Prong 1 — Substantial merit and national importance
The petitioner's proposed endeavor must have merit and importance that extends beyond a single employer, project, or geographic area. USCIS recognizes substantial merit in business, entrepreneurship, science, technology, culture, health, and education.
National importance does not require nationwide deployment on day one. USCIS asks whether the endeavor's potential prospective impact is national in scope. STEM endeavors aligned with U.S. competitiveness, supply chain resilience, energy security, or critical and emerging technology routinely satisfy this prong.
Prong 2 — Well-positioned to advance the endeavor
USCIS evaluates the petitioner's education, skills, knowledge, record of success, plan for the endeavor, model, progress to date, and the interest of relevant stakeholders. There is no requirement of guaranteed future success — only that the petitioner is well-positioned.
- Cite specific past projects with measurable outcomes
- Quote independent expert assessments of the petitioner's track record
- Show alignment between current work, available resources, and the proposed endeavor
- Document letters of support, contracts, funding, or partnerships in place
Prong 3 — On balance, beneficial to waive
The petitioner must demonstrate that, on balance, the United States benefits more by waiving the labor certification requirement than by enforcing it. USCIS considers whether requiring PERM would impose a wasteful or impractical delay relative to the urgency or specificity of the endeavor.
Strong Prong 3 arguments emphasize: the petitioner's unique qualifications that PERM cannot capture, the urgency of the endeavor, the impracticality of testing the labor market for a self-directed entrepreneur or researcher, and the broader national interest in unblocking the work.

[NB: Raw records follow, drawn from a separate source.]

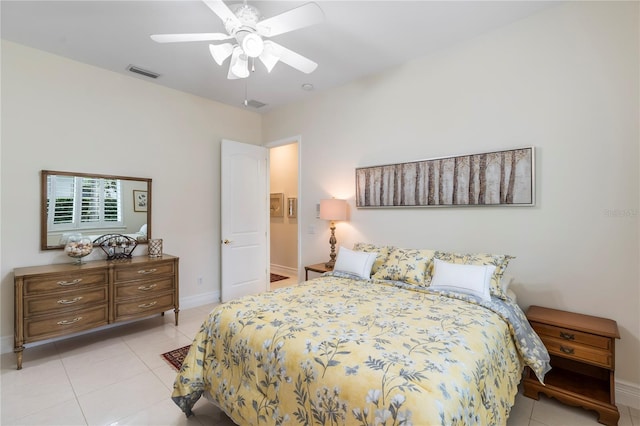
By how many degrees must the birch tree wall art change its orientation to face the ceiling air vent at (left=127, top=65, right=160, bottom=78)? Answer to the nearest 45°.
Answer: approximately 45° to its right

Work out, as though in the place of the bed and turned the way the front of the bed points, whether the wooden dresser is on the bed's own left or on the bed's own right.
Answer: on the bed's own right

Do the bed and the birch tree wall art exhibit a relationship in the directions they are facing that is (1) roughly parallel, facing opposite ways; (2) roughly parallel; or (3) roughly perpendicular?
roughly parallel

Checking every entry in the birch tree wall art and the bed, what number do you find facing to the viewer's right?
0

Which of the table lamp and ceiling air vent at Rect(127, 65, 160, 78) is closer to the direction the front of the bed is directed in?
the ceiling air vent

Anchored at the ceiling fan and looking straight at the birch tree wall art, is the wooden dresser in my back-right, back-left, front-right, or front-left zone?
back-left

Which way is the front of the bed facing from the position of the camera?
facing the viewer and to the left of the viewer
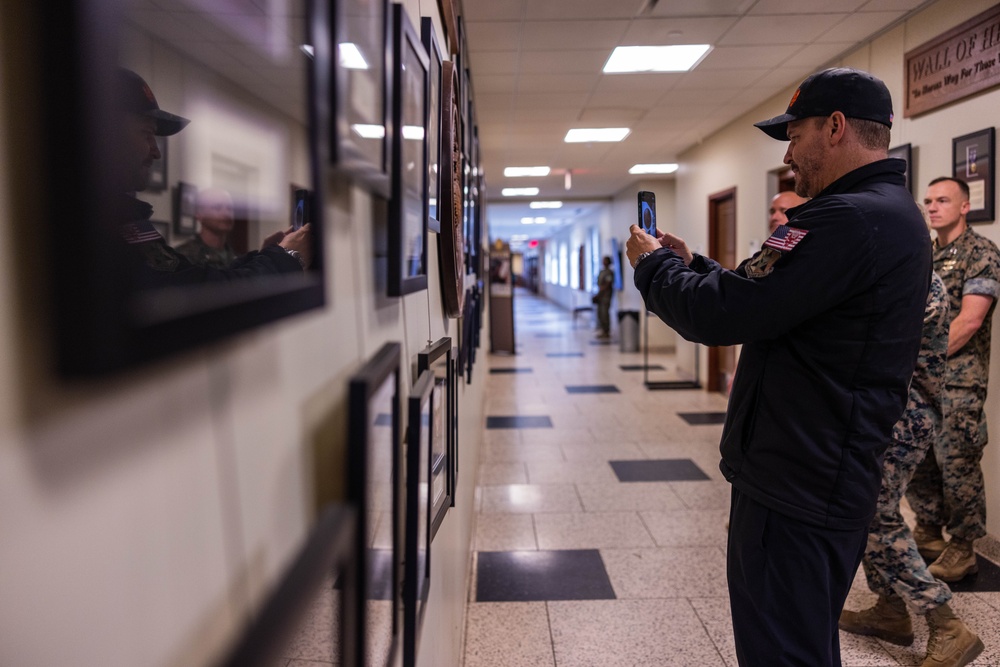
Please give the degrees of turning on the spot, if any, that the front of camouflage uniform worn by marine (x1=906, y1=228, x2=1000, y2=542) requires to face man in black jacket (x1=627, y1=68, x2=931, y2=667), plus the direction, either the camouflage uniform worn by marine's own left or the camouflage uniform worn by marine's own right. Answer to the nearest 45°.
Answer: approximately 45° to the camouflage uniform worn by marine's own left

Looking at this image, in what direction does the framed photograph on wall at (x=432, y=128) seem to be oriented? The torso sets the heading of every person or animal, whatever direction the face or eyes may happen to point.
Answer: to the viewer's right

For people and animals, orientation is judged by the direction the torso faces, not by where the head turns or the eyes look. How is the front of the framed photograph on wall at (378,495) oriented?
to the viewer's right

What USCIS looks for in the evidence
USCIS reviewers expect a coherent narrative. Begin with a clearly defined proposed endeavor, then show why the endeavor is nationally important (Prong 1), demonstrate the petitioner's fit and track record (Prong 2), and conclude with a balance-of-benefits argument (Prong 3).
Avoid generic claims. Petitions that quote specific federal initiatives, executive orders, or agency reports describing the endeavor's importance are consistently more persuasive.